Fozzie a écrit :
bisrice a écrit :
Sinon, je peux concevoir (sans y adhérer tu t'en doutes) ton raisonnement délire / réalité pour les paraboles, les discours de Jésus, la partie triomphante notamment de son ministère public, ses prophéties, etc. ; mais as-tu déjà, d'un point de vue professionnel également peut-être, pensé à l'appliquer à l'ensemble de ses actes durant la Passion : pré et post arrestation, arrestation, jugements (Caïphe, Pilate, Hérode, etc.), flagellation, crucifixion, agonie ; disons du mercredi "saint" au vendredi "saint" 15 h ?

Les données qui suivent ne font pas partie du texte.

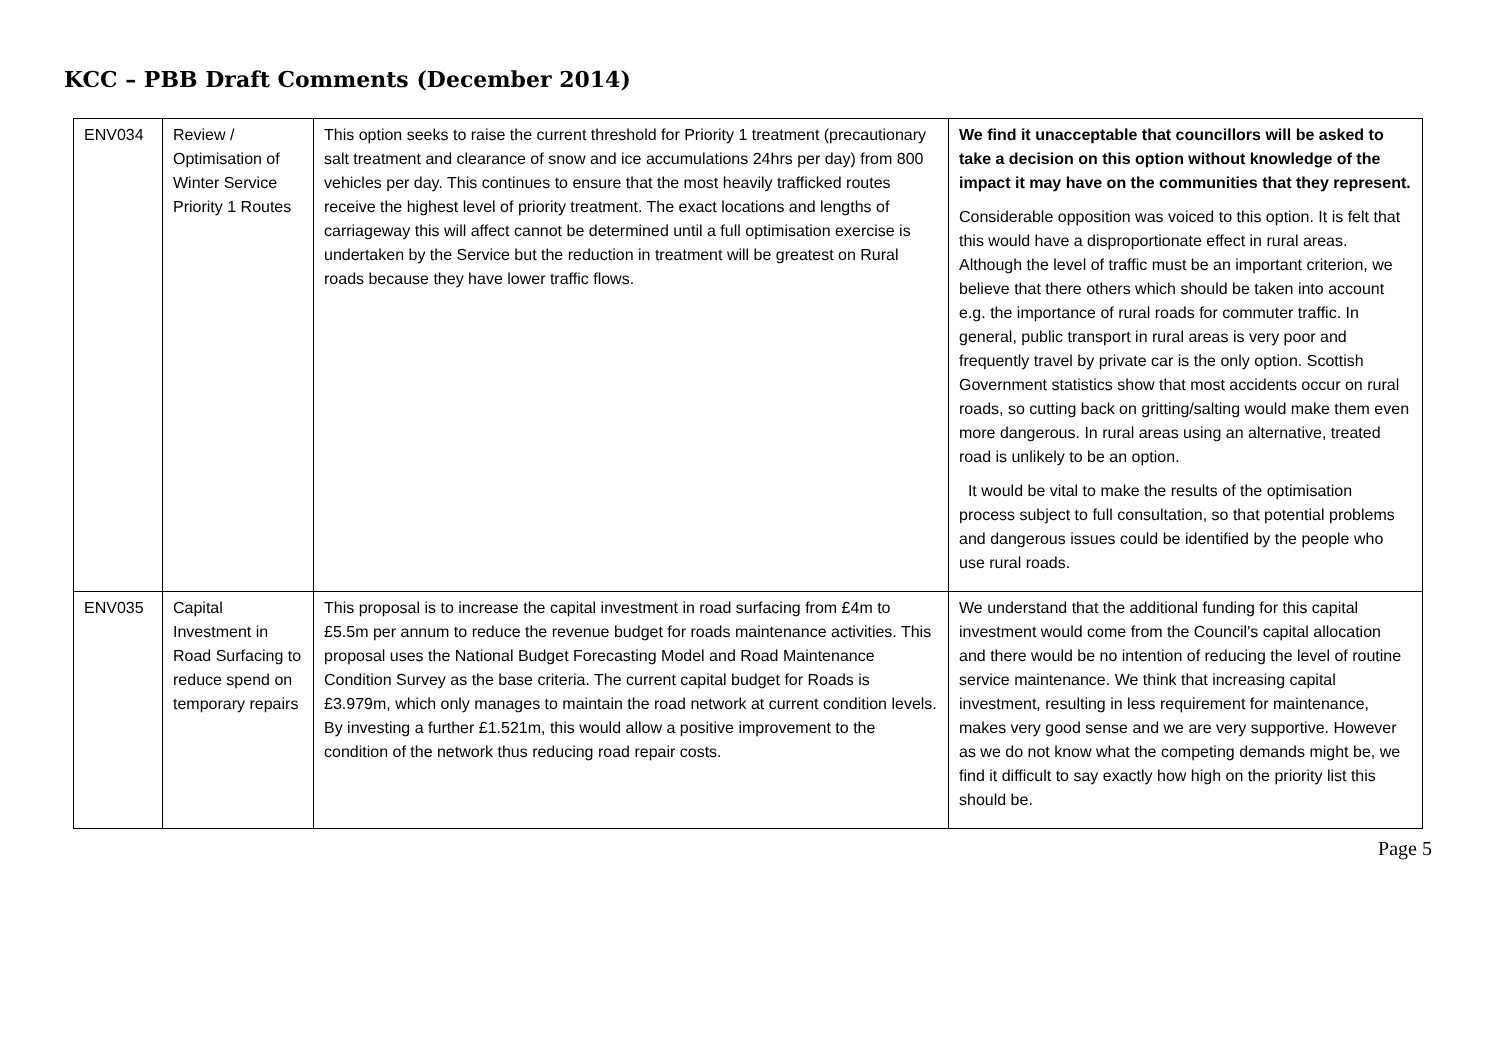KCC – PBB Draft Comments (December 2014)
| ENV034 | Review / Optimisation of Winter Service Priority 1 Routes | This option seeks to raise the current threshold for Priority 1 treatment (precautionary salt treatment and clearance of snow and ice accumulations 24hrs per day) from 800 vehicles per day. This continues to ensure that the most heavily trafficked routes receive the highest level of priority treatment. The exact locations and lengths of carriageway this will affect cannot be determined until a full optimisation exercise is undertaken by the Service but the reduction in treatment will be greatest on Rural roads because they have lower traffic flows. | We find it unacceptable that councillors will be asked to take a decision on this option without knowledge of the impact it may have on the communities that they represent. Considerable opposition was voiced to this option. It is felt that this would have a disproportionate effect in rural areas. Although the level of traffic must be an important criterion, we believe that there others which should be taken into account e.g. the importance of rural roads for commuter traffic. In general, public transport in rural areas is very poor and frequently travel by private car is the only option. Scottish Government statistics show that most accidents occur on rural roads, so cutting back on gritting/salting would make them even more dangerous. In rural areas using an alternative, treated road is unlikely to be an option. It would be vital to make the results of the optimisation process subject to full consultation, so that potential problems and dangerous issues could be identified by the people who use rural roads. |
| ENV035 | Capital Investment in Road Surfacing to reduce spend on temporary repairs | This proposal is to increase the capital investment in road surfacing from £4m to £5.5m per annum to reduce the revenue budget for roads maintenance activities. This proposal uses the National Budget Forecasting Model and Road Maintenance Condition Survey as the base criteria. The current capital budget for Roads is £3.979m, which only manages to maintain the road network at current condition levels. By investing a further £1.521m, this would allow a positive improvement to the condition of the network thus reducing road repair costs. | We understand that the additional funding for this capital investment would come from the Council's capital allocation and there would be no intention of reducing the level of routine service maintenance. We think that increasing capital investment, resulting in less requirement for maintenance, makes very good sense and we are very supportive. However as we do not know what the competing demands might be, we find it difficult to say exactly how high on the priority list this should be. |
Page 5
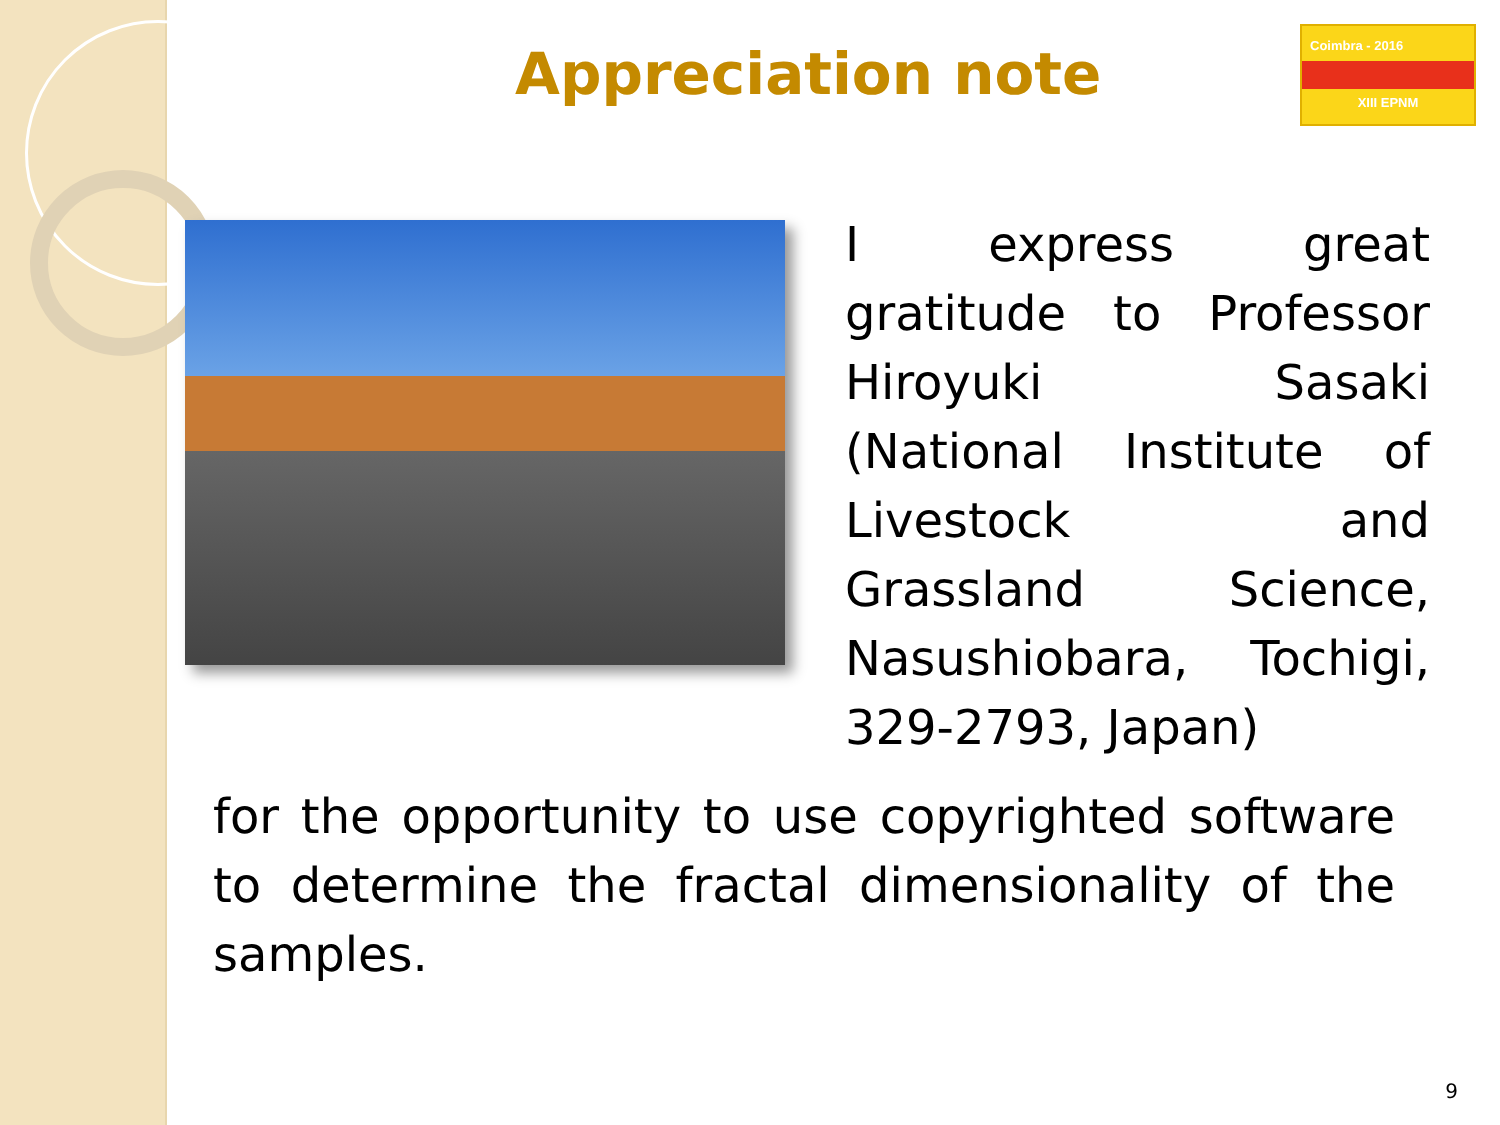Appreciation note
Coimbra - 2016
XIII EPNM
I express great gratitude to Professor Hiroyuki Sasaki (National Institute of Livestock and Grassland Science, Nasushiobara, Tochigi, 329-2793, Japan)
for the opportunity to use copyrighted software to determine the fractal dimensionality of the samples.
9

Comment passes-tu, dans ta logique, des discours de Jésus à ses actes à la fin de sa vie (je laisse volontairement de côté la résurrection pour rester dans ta perspective) ?
J'ai une idée sur ta réponse, mais je peux me tromper.

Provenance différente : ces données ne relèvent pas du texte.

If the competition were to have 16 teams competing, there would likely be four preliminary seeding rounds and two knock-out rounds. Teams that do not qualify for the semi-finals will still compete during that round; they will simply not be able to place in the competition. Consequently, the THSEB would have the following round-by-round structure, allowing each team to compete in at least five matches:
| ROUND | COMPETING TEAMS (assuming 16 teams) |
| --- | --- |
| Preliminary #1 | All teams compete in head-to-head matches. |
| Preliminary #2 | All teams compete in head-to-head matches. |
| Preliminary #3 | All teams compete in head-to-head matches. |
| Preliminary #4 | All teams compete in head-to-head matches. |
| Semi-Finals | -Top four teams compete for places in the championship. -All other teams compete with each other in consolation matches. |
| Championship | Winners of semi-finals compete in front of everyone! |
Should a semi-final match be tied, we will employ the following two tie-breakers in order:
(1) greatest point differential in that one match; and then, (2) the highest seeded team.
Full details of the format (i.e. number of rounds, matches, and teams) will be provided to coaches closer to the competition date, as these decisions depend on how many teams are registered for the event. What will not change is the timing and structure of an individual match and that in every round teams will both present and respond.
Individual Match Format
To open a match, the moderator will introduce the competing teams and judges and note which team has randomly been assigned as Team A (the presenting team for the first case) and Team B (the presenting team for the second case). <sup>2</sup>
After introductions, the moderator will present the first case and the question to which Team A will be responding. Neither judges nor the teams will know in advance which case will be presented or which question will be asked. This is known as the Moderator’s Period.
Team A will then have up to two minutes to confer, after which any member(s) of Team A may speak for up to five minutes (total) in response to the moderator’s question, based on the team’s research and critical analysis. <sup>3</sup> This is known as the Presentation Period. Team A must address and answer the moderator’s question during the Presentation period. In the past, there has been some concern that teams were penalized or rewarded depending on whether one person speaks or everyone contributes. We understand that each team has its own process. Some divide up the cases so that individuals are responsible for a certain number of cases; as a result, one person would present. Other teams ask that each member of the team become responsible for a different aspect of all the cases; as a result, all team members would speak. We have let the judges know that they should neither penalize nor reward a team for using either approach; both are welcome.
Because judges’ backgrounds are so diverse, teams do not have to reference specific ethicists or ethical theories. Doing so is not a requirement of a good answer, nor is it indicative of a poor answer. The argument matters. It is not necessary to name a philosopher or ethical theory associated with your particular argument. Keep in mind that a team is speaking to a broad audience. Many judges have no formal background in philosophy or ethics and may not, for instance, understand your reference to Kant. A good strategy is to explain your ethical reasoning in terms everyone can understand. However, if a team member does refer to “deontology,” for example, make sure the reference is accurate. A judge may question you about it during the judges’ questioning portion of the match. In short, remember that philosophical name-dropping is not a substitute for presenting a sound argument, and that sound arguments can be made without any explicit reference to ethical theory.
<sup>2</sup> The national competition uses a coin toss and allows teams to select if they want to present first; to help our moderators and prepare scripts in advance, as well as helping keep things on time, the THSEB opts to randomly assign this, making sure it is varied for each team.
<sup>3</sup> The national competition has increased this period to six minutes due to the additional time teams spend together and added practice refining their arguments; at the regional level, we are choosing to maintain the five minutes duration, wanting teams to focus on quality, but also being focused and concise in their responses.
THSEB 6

Je dois avouer mon ignorance sur ce point. (Je ne sais pas si ça corrobore tes attentes)
Il faut que tu comprennes : je n'ai reçu aucun enseignement religieux, je
n'ai parcouru la Bible qu'en diagonale, par curiosité, il y a une bonne quinzaine d'années (et ça m'a mois marqué qu'un paquet d'autre bouquins que j'ai lus)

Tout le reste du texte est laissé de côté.